We are one month into 2024 and many CCaaS providers are seeing customer exits with their standard 3-year contracts ending with the dawn of the new year.
With the COVID-19 pandemic resulting in an unprecedented business landscape where businesses had to either rush or formulate completely new transformation plans, CCaaS vendors saw a huge boom in their numbers.
However, recent research from Metrigy revealed that 48.2% of businesses that use either CCaaS or hosted/ managed cloud dedicated servers are either planning to change or are already shifting to new providers in 2024.
What’s causing the shift?
A fairly obvious reason for this is the shift in business preferences as they gain more experience and knowledge in navigating CCaaS platforms. As organizations get a better understanding of what these platforms can offer, it’s natural for them to want to choose the best provider for their requirements.
Another reason could be the rushed CCaaS migration process, which doesn’t exactly deliver ideal results—in both the long and short terms. Businesses may be looking to shift their operations to a new platform while also establishing a proper migration plan that aligns with their strategic objectives.
However, these do not seem to be the only reasons for businesses to shift their CCaaS operations. Dissatisfaction with their current provider is also a major reason.
Why are businesses dissatisfied with their cloud providers?
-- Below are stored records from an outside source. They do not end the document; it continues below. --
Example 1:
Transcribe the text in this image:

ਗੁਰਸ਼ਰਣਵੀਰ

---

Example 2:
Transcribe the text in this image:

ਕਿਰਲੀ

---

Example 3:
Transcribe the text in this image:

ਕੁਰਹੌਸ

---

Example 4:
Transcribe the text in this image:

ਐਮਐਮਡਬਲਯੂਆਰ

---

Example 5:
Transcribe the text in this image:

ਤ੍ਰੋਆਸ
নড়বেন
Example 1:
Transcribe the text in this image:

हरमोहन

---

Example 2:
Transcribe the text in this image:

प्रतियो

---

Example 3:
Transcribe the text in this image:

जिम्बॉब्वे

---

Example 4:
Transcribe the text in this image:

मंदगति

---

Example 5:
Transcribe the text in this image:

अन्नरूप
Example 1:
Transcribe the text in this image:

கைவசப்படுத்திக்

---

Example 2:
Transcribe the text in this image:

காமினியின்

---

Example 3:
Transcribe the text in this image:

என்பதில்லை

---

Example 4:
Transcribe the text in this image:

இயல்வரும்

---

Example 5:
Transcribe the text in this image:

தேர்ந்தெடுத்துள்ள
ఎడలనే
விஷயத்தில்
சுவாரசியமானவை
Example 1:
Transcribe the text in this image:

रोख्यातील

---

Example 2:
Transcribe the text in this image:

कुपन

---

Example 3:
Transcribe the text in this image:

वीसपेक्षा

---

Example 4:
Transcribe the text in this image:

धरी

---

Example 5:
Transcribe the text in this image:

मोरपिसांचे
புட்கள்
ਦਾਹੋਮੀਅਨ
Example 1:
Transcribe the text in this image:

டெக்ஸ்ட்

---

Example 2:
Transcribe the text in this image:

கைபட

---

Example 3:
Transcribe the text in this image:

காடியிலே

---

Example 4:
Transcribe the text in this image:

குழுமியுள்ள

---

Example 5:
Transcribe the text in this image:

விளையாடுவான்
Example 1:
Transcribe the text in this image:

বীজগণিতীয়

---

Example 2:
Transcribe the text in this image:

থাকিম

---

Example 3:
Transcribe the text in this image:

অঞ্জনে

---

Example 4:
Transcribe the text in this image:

There are 3 major reasons for the rising CCaaS dissatisfaction among customers.
Poor support
Ongoing support for CCaaS seems to be dwindling as contract periods near the end, resulting in businesses not being able to shape their CX delivery to match their expectations. CCaaS providers seem to be slacking on the customer support side of things, leading to dissatisfied customers.
Vendor lock-in
Most customers had to enter contracts with calling plans attached, where existing telephone numbers in the system get transferred to the vendor after platform integration. This imposes restrictions on the company and limits flexibility, which has caused them to explore better options.
Rising costs
CCaaS platforms require getting in a certain number of end-users within a set period, and businesses seem to struggle to achieve these numbers. Additionally, vendors are also increasing their prices in line with the conditions presented by the current global economy, which has made businesses rethink contract renewals.
The takeaway…
Ultimately, CCaaS vendors must be aware of the needs and preferences of their customers. While businesses have dealt with the lack of support, vendor lock-in attempts, increasing costs and limited flexibility, they seem to have done so out of necessity.
With the 3-year contracts expiring, businesses are shopping around for better CCaaS options, and vendors better be aware of what they are looking for if they expect to maintain their numbers and grow consistently.
Moreover, most businesses are seeking to normalize operations in the post-pandemic era and strive to resume growth and development efforts including CCaaS Migration initiatives—offering vendors of CCaaS platforms a lucrative opportunity to capitalize via new customer acquisition.
However, retention is equally as important and should be a key focus for vendors going forward.